More From Mercury


At The Planetary Society‘s web site, Emily Lakdawalla continues to do an incredible job of keeping us informed about the latest results from various NASA missions. One of them, the Messenger Mission to Mercury, is interesting to me because it is a mission on-going out of the Applied Physics Lab in Laurel MD, where I had the privilege of working on New Horizons. I’m acquainted with a few of the principals.

It was only a fly-by, the first of three before Messenger settles into orbit around the small planet. But the results are stunning, and the science is already coming out. You can see from the image (and especially from the enlarged view available from the link above) that Mercury is not as simple as the Mariner 10 mission of the ’70s led us to believe.
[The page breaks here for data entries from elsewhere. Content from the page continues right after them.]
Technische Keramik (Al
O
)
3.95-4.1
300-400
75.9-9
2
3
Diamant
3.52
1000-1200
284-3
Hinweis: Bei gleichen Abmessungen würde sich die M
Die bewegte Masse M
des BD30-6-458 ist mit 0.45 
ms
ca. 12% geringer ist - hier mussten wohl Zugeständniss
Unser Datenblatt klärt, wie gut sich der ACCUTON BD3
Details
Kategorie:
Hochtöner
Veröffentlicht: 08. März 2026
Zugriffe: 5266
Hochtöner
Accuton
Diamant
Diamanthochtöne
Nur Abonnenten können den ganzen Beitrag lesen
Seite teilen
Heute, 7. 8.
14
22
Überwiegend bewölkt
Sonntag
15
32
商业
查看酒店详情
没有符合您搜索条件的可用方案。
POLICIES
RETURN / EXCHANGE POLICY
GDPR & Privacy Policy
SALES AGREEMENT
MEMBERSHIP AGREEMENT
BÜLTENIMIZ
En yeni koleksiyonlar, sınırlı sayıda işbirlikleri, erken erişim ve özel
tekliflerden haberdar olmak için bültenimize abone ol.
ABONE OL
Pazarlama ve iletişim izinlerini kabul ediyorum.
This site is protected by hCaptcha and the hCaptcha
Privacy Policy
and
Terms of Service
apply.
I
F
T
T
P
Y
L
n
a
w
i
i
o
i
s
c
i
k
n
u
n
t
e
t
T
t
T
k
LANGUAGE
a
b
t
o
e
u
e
The false color image (which sort of kind of reveals what we would see if our eyes were more sensitive to the infrared portions of the spectrum) has the potential to show parts of Mercury that are differentiated by composition, age, weathering (Weathering? In Space? Most certainly!) and even by the original circumstances of birth.

And it’s only a brief fly-by. Imagine what the data will contain when Messenger is in orbit!

I thought I was in a golden age of astronomy when I was a student, way back when. Not only had man just recently set foot on the moon (real moon-stuff in our hands to study!), but Mariner had set back pictures of Mercury, Pioneer 2 was about to orbit Venus, Pioneer 10 and 11 were heading out to Jupiter and Saturn, and Voyager was getting ready for launch. I was fortunate enoug to hear Carl Sagan give his signature lecture on the Mars Viking Missions.

It wasn’t just planetary astronomy that was heating up. The discovery of Gamma Ray Bursters had just graduated from closely guarded secret to mysterious natural phenominon. Steven Hawking was starting to turn cosmology inside out.

All this new information was telling us – shouting at us – that everything we thought we knew before about space was wrong. Guess what. The same thing has been happening for about the last 15 years, since Hubble was launched. The incredible data sets, distributed world wide (and freely) within hours of being collected are shouting at us again. May it be ever so.